__Selected extract__.
▽

Note: 22a has invulnerable frames on frame 1 and clash frames from frame 2-7, and 22b has clash frames from frame 3-12.  Because of 22b's long startup, using it to clash reversal doesn't work so well, but 22a works GREAT.  22a can potentially be used as a reversal, though it's risky and doesn't give much reward (low damage into knockdown).  Even better though, 22a can be used on reaction whenever you have a ground normal shielded.  You will guaranteed clash out their 5a/shield counter and free punish for knockdown.  It makes people rage, but more importantly, instills a fear of shielding in the opponent.  

AD/AAD - The normal AD is basically useless, especially when compared to all of the other uses for meter she has (ex dp reversal, fullscreen combo, ex elbow ender).  The AAD though, on the rare occasion that you heat activate to get out of (or restart) pressure, actually has some use to it.  It is pretty godlike at destroying any sort of jump in games (air unblockable + unshieldable), and it can be used in her AAD BnB (see combo section) for ridiculous damage + okizeme.  Most of the time you should be spending your meter on other things, as mentioned earlier.

△

__Actions to take__.
(1) In the move notes, which frames of 22a are clash frames?
(2) From the move notes, reproduce word for word the part that starts with the words containing "AD/AAD - The" and ends with "as mentioned earlier.".

__Data for review__.
▽

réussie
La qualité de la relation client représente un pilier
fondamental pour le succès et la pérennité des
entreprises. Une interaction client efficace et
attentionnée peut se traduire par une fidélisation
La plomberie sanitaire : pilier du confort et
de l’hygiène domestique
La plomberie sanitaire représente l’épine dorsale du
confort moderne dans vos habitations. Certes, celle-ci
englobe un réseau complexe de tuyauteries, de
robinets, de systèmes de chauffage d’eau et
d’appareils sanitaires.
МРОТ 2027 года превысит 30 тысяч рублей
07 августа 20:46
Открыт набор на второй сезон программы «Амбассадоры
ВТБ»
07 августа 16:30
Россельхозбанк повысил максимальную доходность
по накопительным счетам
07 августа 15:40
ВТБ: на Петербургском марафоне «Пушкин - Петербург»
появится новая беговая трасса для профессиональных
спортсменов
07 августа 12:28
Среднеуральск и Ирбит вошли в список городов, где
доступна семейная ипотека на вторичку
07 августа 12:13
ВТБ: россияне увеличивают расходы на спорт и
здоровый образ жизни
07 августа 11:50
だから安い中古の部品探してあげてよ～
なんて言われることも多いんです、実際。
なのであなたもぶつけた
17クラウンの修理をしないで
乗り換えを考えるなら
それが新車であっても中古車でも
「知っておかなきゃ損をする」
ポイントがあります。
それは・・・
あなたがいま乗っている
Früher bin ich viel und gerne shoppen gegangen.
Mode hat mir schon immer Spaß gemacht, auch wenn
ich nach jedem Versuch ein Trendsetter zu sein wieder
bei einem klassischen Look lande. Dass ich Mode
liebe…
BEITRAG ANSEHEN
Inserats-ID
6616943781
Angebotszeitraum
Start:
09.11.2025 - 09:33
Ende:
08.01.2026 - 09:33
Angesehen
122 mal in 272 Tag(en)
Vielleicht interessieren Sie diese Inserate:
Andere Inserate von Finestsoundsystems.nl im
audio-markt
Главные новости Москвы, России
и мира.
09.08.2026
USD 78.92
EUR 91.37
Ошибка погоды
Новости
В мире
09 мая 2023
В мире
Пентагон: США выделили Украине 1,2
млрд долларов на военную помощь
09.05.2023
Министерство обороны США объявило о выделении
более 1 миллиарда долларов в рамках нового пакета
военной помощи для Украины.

△

__Solution set__.
(1) Frames 2 through 7.

(2)
AD/AAD - The normal AD is basically useless, especially when compared to all of the other uses for meter she has (ex dp reversal, fullscreen combo, ex elbow ender).  The AAD though, on the rare occasion that you heat activate to get out of (or restart) pressure, actually has some use to it.  It is pretty godlike at destroying any sort of jump in games (air unblockable + unshieldable), and it can be used in her AAD BnB (see combo section) for ridiculous damage + okizeme.  Most of the time you should be spending your meter on other things, as mentioned earlier.